(Page images and extracted text)
================================

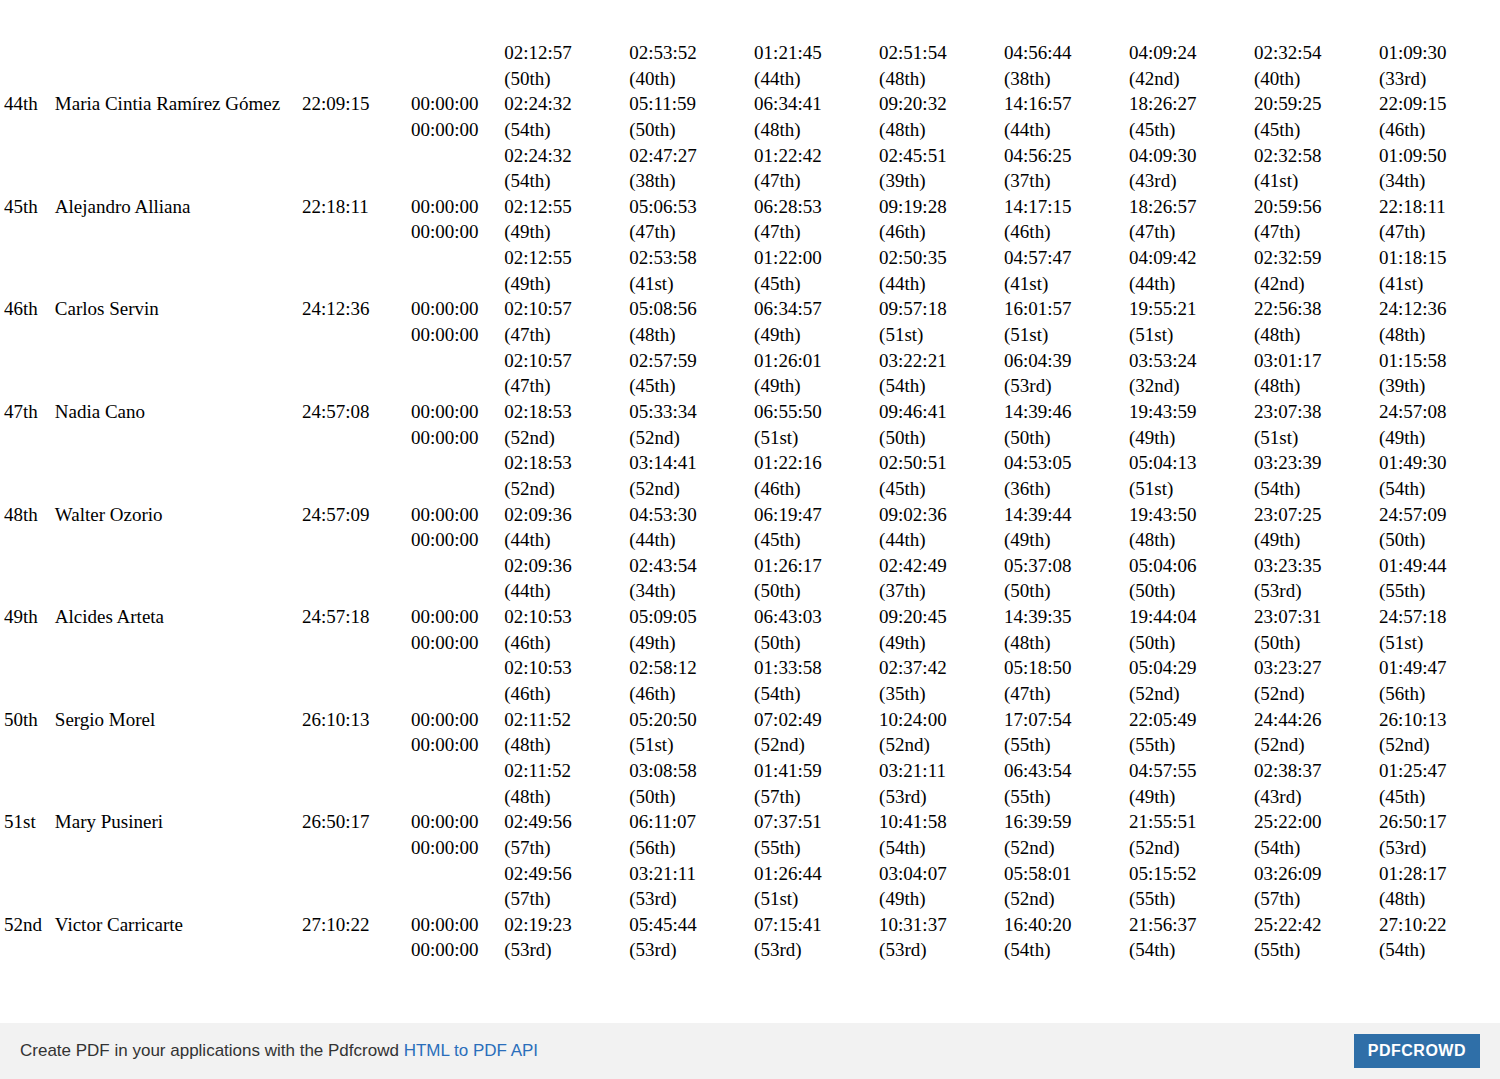| | | | | 02:12:57 (50th) | 02:53:52 (40th) | 01:21:45 (44th) | 02:51:54 (48th) | 04:56:44 (38th) | 04:09:24 (42nd) | 02:32:54 (40th) | 01:09:30 (33rd) |
| 44th | Maria Cintia Ramírez Gómez | 22:09:15 | 00:00:00 00:00:00 | 02:24:32 (54th) 02:24:32 (54th) | 05:11:59 (50th) 02:47:27 (38th) | 06:34:41 (48th) 01:22:42 (47th) | 09:20:32 (48th) 02:45:51 (39th) | 14:16:57 (44th) 04:56:25 (37th) | 18:26:27 (45th) 04:09:30 (43rd) | 20:59:25 (45th) 02:32:58 (41st) | 22:09:15 (46th) 01:09:50 (34th) |
| 45th | Alejandro Alliana | 22:18:11 | 00:00:00 00:00:00 | 02:12:55 (49th) 02:12:55 (49th) | 05:06:53 (47th) 02:53:58 (41st) | 06:28:53 (47th) 01:22:00 (45th) | 09:19:28 (46th) 02:50:35 (44th) | 14:17:15 (46th) 04:57:47 (41st) | 18:26:57 (47th) 04:09:42 (44th) | 20:59:56 (47th) 02:32:59 (42nd) | 22:18:11 (47th) 01:18:15 (41st) |
| 46th | Carlos Servin | 24:12:36 | 00:00:00 00:00:00 | 02:10:57 (47th) 02:10:57 (47th) | 05:08:56 (48th) 02:57:59 (45th) | 06:34:57 (49th) 01:26:01 (49th) | 09:57:18 (51st) 03:22:21 (54th) | 16:01:57 (51st) 06:04:39 (53rd) | 19:55:21 (51st) 03:53:24 (32nd) | 22:56:38 (48th) 03:01:17 (48th) | 24:12:36 (48th) 01:15:58 (39th) |
| 47th | Nadia Cano | 24:57:08 | 00:00:00 00:00:00 | 02:18:53 (52nd) 02:18:53 (52nd) | 05:33:34 (52nd) 03:14:41 (52nd) | 06:55:50 (51st) 01:22:16 (46th) | 09:46:41 (50th) 02:50:51 (45th) | 14:39:46 (50th) 04:53:05 (36th) | 19:43:59 (49th) 05:04:13 (51st) | 23:07:38 (51st) 03:23:39 (54th) | 24:57:08 (49th) 01:49:30 (54th) |
| 48th | Walter Ozorio | 24:57:09 | 00:00:00 00:00:00 | 02:09:36 (44th) 02:09:36 (44th) | 04:53:30 (44th) 02:43:54 (34th) | 06:19:47 (45th) 01:26:17 (50th) | 09:02:36 (44th) 02:42:49 (37th) | 14:39:44 (49th) 05:37:08 (50th) | 19:43:50 (48th) 05:04:06 (50th) | 23:07:25 (49th) 03:23:35 (53rd) | 24:57:09 (50th) 01:49:44 (55th) |
| 49th | Alcides Arteta | 24:57:18 | 00:00:00 00:00:00 | 02:10:53 (46th) 02:10:53 (46th) | 05:09:05 (49th) 02:58:12 (46th) | 06:43:03 (50th) 01:33:58 (54th) | 09:20:45 (49th) 02:37:42 (35th) | 14:39:35 (48th) 05:18:50 (47th) | 19:44:04 (50th) 05:04:29 (52nd) | 23:07:31 (50th) 03:23:27 (52nd) | 24:57:18 (51st) 01:49:47 (56th) |
| 50th | Sergio Morel | 26:10:13 | 00:00:00 00:00:00 | 02:11:52 (48th) 02:11:52 (48th) | 05:20:50 (51st) 03:08:58 (50th) | 07:02:49 (52nd) 01:41:59 (57th) | 10:24:00 (52nd) 03:21:11 (53rd) | 17:07:54 (55th) 06:43:54 (55th) | 22:05:49 (55th) 04:57:55 (49th) | 24:44:26 (52nd) 02:38:37 (43rd) | 26:10:13 (52nd) 01:25:47 (45th) |
| 51st | Mary Pusineri | 26:50:17 | 00:00:00 00:00:00 | 02:49:56 (57th) 02:49:56 (57th) | 06:11:07 (56th) 03:21:11 (53rd) | 07:37:51 (55th) 01:26:44 (51st) | 10:41:58 (54th) 03:04:07 (49th) | 16:39:59 (52nd) 05:58:01 (52nd) | 21:55:51 (52nd) 05:15:52 (55th) | 25:22:00 (54th) 03:26:09 (57th) | 26:50:17 (53rd) 01:28:17 (48th) |
| 52nd | Victor Carricarte | 27:10:22 | 00:00:00 00:00:00 | 02:19:23 (53rd) | 05:45:44 (53rd) | 07:15:41 (53rd) | 10:31:37 (53rd) | 16:40:20 (54th) | 21:56:37 (54th) | 25:22:42 (55th) | 27:10:22 (54th) |
Create PDF in your applications with the Pdfcrowd HTML to PDF API
PDFCROWD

================================

Quote, word for word, every line starting at the one that contains "Create PDF in" and ending with the final line of the entries.

Create PDF in your applications with the Pdfcrowd HTML to PDF API
PDFCROWD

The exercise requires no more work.